= Selected extract =

● ● ● ●

Transactional Memory Everywhere: Summary
If you actually read my full set of
Transactional Memory Everywhere blog postings,
I offer my enthusiastic congratulations and heartfelt condolences.
In short, although TM offers much promise for small changes to memory-only
data structures, there are a number of issues with large-scale
transacations in real software systems:
- I/O operations,
especially
RPCs,
which cannot in general be rolled back.
-
Memory-mapping operations,
particularly when you unmap some of a given transaction's
variables from outside of that transaction.
-
Multi-threaded transactions
do not seem to be supported by most TM implementations, which means
that TM does not generally support things like pthread_create().
-
Extra-transactional accesses,
whose behavior varies greatly from one TM implementation to another.
- Time delays,
which can interact with the notion of atomicity in interesting
and ill-defined ways.
- Interactions with
locking,
particularly
reader-writer locking.
These interactions are clearly critically important if TM is
to be introduced into large existing software programs that
use locking.
Of course,
the interactions between TM and RCU
are a special interest of mine.
-
Persistent transactions are an interesting possibility.
There are forms of locking that can span address spaces,
and that can survive reboots and even operating-system upgrades.
Should TM offer similar persistence?
-
Dynamic linking and loading of functions invoked from
within transactions.
- Debugging
transactions, especially setting breakpoints within transactions
for hardware TM implementations.
- Transactions
containing the exec() system call
have interesting implications.
So, what can we conclude from the above list of issues?
- One interesting property of TM is the fact that transactions
are subject to rollback and retry.

● ● ● ●

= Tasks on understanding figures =
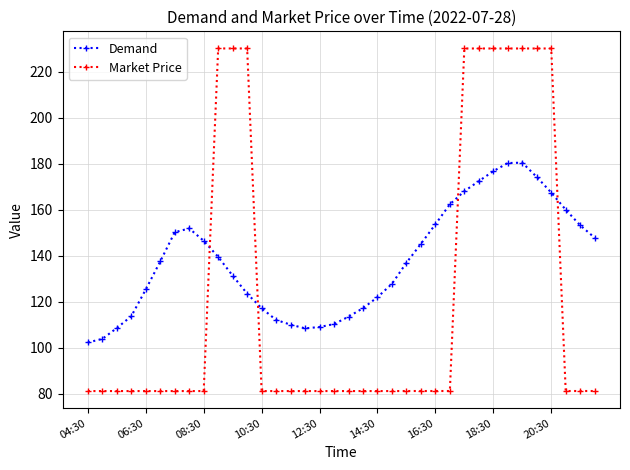

Which series has the largest range (max minus min)?

Market Price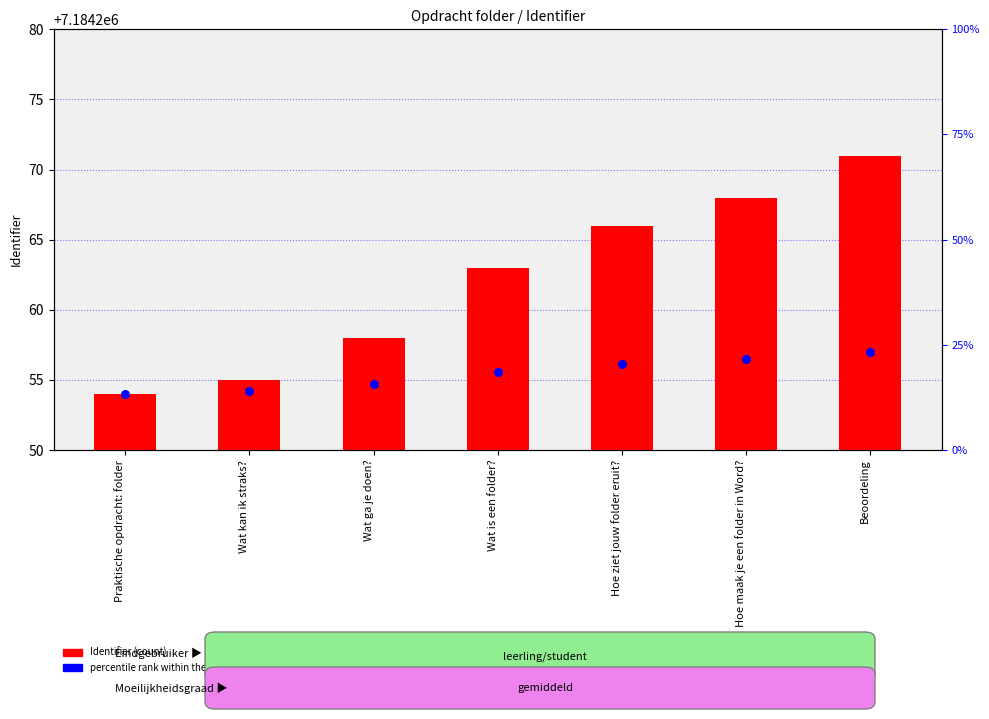

At how many categories does at least one series exceed 7184259?

4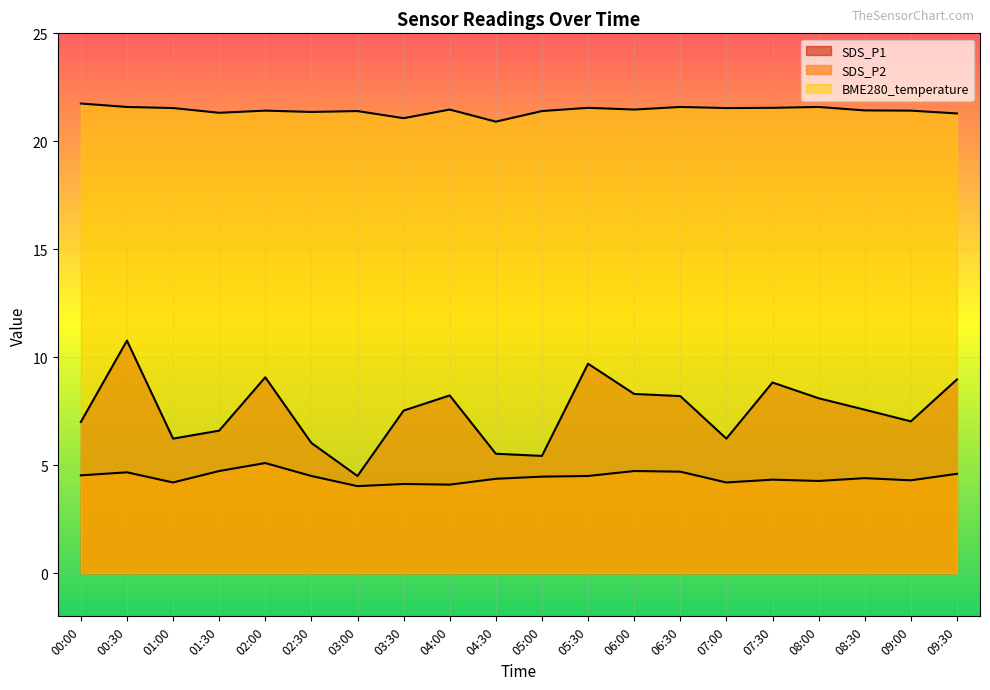

How many data points in SDS_P1 are above 7?

12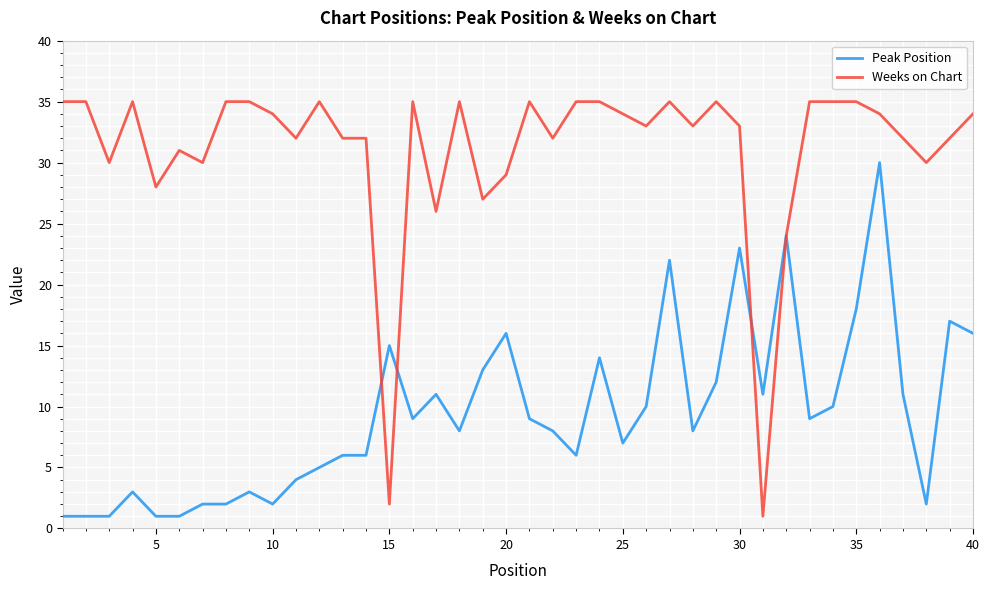

What are all the series names shown in the legend?

Peak Position, Weeks on Chart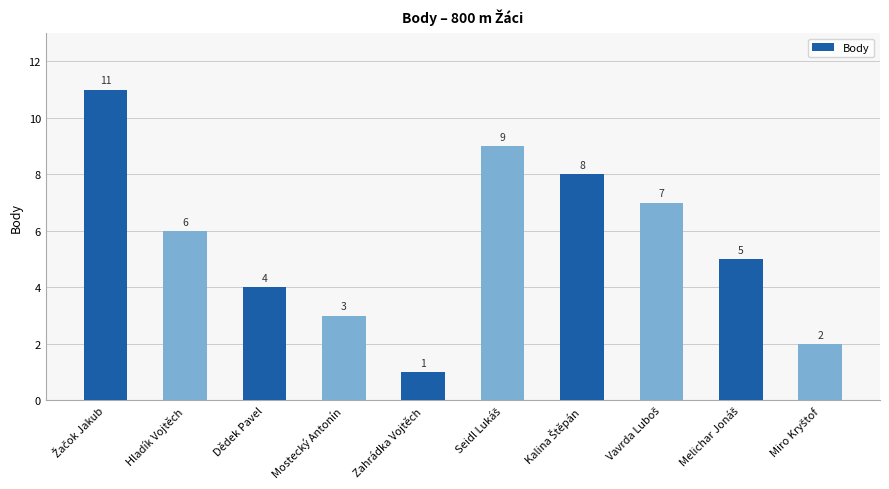

What is the value of the 4th bar from the left?

3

● ● ● ●

Take the summary of transactional memory issues further, starting right after its final sentence.

This property underlies TM's difficulties with irreversible operations,
including unbuffered I/O, RPCs, memory-mapping operations, time delays,
and the exec() system call.
- Another interesting property of TM, noted by
Shpeisman et al.,
is that TM intertwines the synchronization with the data it protects.
This property underlies TM's issues with I/O, memory-mapping operations,
extra-transactional accesses, and debugging breakpoints.
In contrast, conventional synchronization primitives, including
locking and RCU, maintain a clear separation between the synchronization
primitives and the data that they protect.
- One of the stated goals of many workers in the TM area is to
ease parallelization of large sequential programs.
As such, individual transactions are commonly expected to execute
serially, which might do much to explain TM's issues with
multithreaded transactions.
What should TM researchers and developers do about all of this?
One approach is to focus on TM in the small, focusing on situations
where hardware assist potentially provides substantial advantages
over other synchronization primitives.
This is in fact the approach Sun took with its
Rock research CPU.
Some TM researchers seem to agree with this approach, while others
have much higher hopes for TM.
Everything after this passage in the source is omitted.